Fuentes judiciales comentaron que fueron rastros que a simple vista no se observan y que detectó el nuevo equipamiento que adquirió la Procuración del Poder Judicial de la provincia. Indicaron que descubrieron manchas y sustancias. La expectativa de los investigadores es hallar perfil genético para un análisis comparativo. Por eso, enviarán en los próximos días las partes del pantalón, correspondiente a las pantorrillas, que Micaela vestía cuando hallaron sus restos, al laboratorio de genética forense del Poder Judicial, que funciona en Bariloche.
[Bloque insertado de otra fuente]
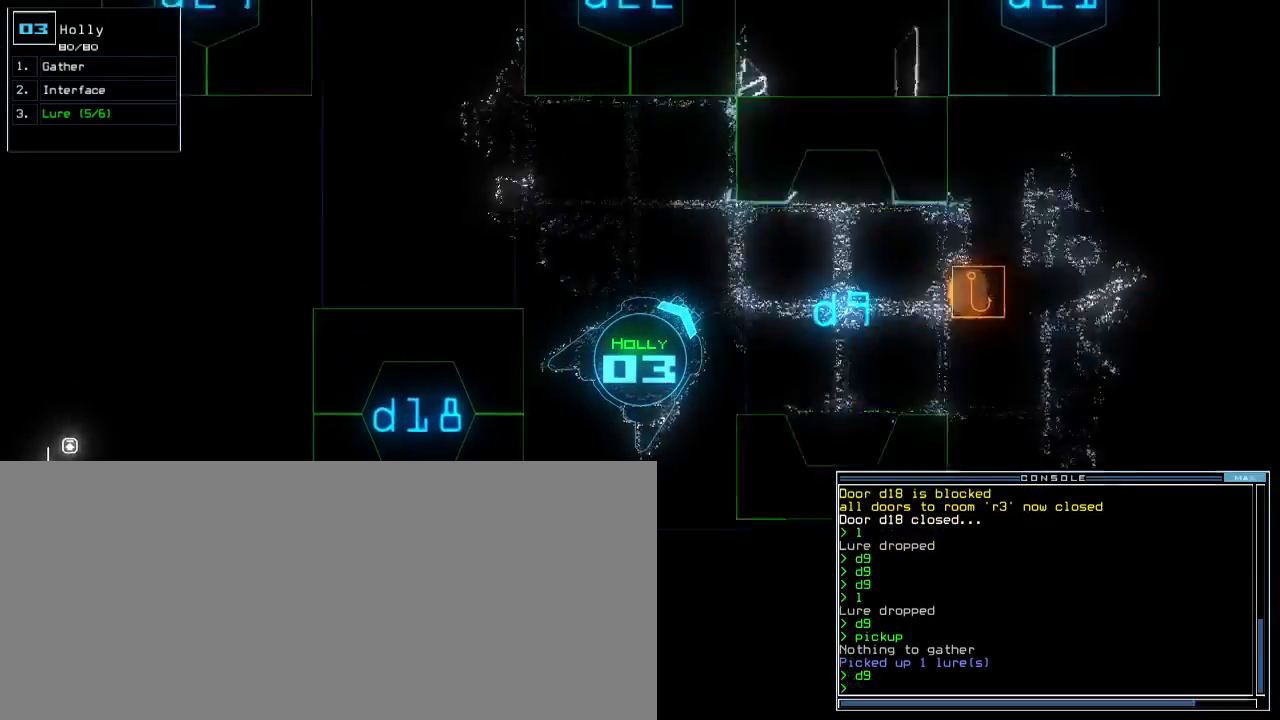
{"keys": ["up"], "events": [[17, "return", "up"], [183, "right", "down"], [467, "right", "up"]]}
Otra opción es mandar las muestras a un laboratorio especializado en la ciudad de Córdoba.

La clave ahora es que las muestras no estén contaminadas y sean suficientes para hacer el estudio genético.
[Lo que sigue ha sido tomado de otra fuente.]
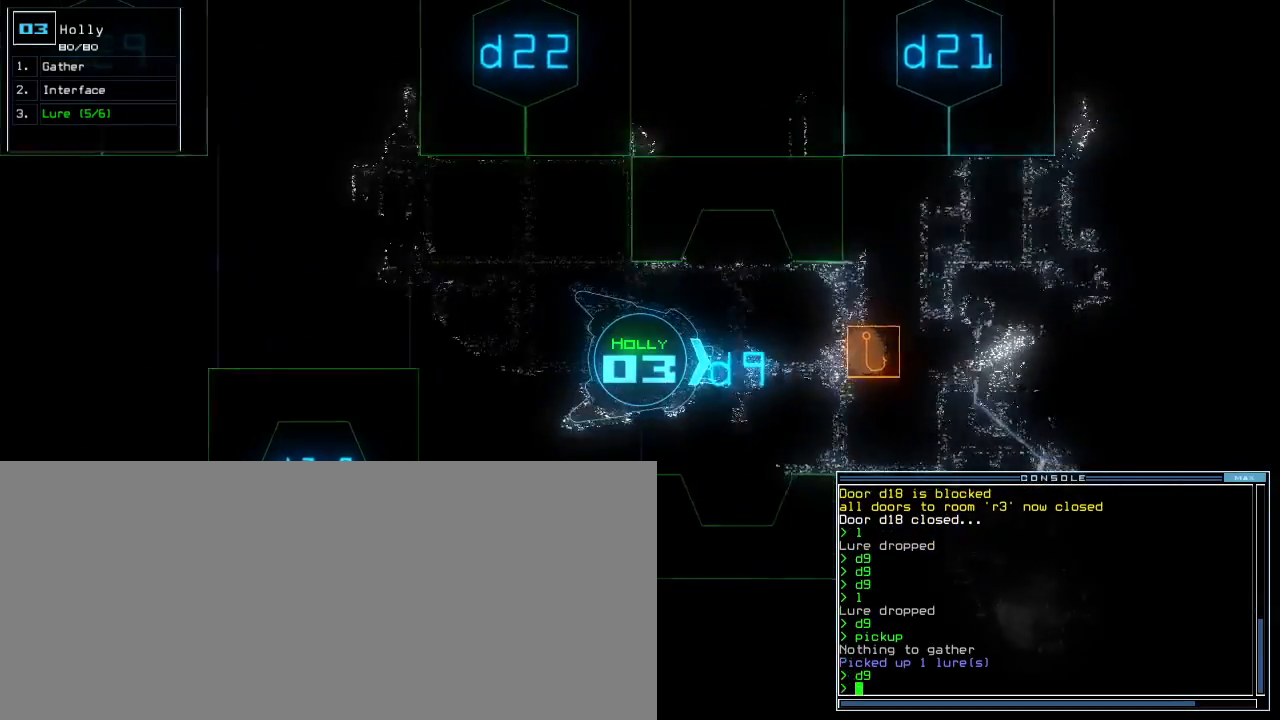
{"keys": ["up"], "events": []}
El análisis con luces infrarrojas se hizo la semana pasada en los restos del pantalón, partes de una remera y las zapatillas, que tenía el cadáver cuando lo encontraron. El cuerpo estaba en avanzado estado de descomposición, lo que complicó la tarea de los peritos. Para identificar el cuerpo hidrataron una huella dactilar de un dedo de una mano.

La investigación está a cargo de la fiscal Betiana Cendón. Las fuentes recordaron que desde la fiscalía notificaron semanas atrás a una mujer por su posible participación en el homicidio de Micaela. Es la primera vez que hay una persona sospechada por el crimen de la joven. Se trata de una mujer que conocía a la víctima y que fue la última que presuntamente la vio con vida el 23 de marzo de 2016. Los indicios y testimonios que Cendón recibió en los meses últimos apuntaron las sospechas sobre la mujer.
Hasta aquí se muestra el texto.